Objectives: Peripheral neuroblastic tumors (pNT) are a biologically heterogeneous group of embryonal tumors that derive from the neural crest and affect the sympathetic nervous system. So far, little is known about the complex immune landscape in these rare childhood cancers.

Methods: We focused on the immune cell infiltrate of treatment-naïve pNT from 24 patients, including high-risk neuroblastoma (HR-NBL), non-high-risk neuroblastoma (NHR-NBL), ganglioneuroblastoma (GNBL), and rare ganglioneuroma (GN). To gain novel insights into the immune architecture of these pNT subtypes, we used multiplex immunohistochemistry, multispectral imaging, and algorithm-based data evaluation to detect and characterize T cells, B cells, neutrophils, macrophages, and tertiary lymphoid structures (TLS).

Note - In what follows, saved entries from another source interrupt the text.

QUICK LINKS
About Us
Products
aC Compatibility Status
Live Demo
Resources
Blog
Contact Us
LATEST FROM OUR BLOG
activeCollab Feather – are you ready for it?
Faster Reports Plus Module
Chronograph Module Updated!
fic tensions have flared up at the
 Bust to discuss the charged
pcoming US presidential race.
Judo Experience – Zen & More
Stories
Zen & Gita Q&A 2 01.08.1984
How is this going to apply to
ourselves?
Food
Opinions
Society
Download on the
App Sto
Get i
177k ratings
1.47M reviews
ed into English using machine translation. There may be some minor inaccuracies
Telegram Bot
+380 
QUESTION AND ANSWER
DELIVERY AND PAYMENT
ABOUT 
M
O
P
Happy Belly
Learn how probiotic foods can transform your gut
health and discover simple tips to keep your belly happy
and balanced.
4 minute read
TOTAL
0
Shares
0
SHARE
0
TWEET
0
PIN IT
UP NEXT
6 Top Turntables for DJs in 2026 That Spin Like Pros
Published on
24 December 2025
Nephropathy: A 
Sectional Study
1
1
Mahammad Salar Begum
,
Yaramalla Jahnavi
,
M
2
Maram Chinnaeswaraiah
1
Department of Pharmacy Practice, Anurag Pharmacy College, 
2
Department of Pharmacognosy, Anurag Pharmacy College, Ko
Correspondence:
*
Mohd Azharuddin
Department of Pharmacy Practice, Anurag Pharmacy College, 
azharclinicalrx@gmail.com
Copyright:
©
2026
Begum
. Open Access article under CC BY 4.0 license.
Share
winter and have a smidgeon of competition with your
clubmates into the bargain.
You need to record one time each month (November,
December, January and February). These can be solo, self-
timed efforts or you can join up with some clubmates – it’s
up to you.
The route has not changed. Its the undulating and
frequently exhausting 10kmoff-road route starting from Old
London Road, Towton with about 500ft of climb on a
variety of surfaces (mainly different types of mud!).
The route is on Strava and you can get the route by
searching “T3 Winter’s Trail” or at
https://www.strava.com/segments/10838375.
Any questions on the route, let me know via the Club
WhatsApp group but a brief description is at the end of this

Results: The majority of the investigated tumor-infiltrating immune cells were macrophages and T cells. Their detailed phenotypic characterization revealed high proportions of M2-like macrophages as well as activated GrzB+ CD8+ and PD-1+ T lymphocytes. Proportions of these T cell phenotypes were significantly increased in GN compared to HR-NBL, NHR-NBL, or GNBL. In addition, TLS occurred in 11 of 24 patients, independent of immune cell frequencies in the whole tissues. Interestingly, all GN, most GNBL, but only a few NBL contained TLS. We distinguished between three TLS maturation stages that were present irrespective of the pNT subtype. The majority belonged to mature TLS of the primary follicle state. Mature LAMP3+ dendritic cells were also found, predominantly in T cell zones of TLS. Furthermore, TLS presence identified pNT patients with significantly prolonged progression-free survival in contrast to all other analyzed immunological features.

Conclusions: We propose TLS to be a potential prognostic marker for pNT to predict patient outcomes.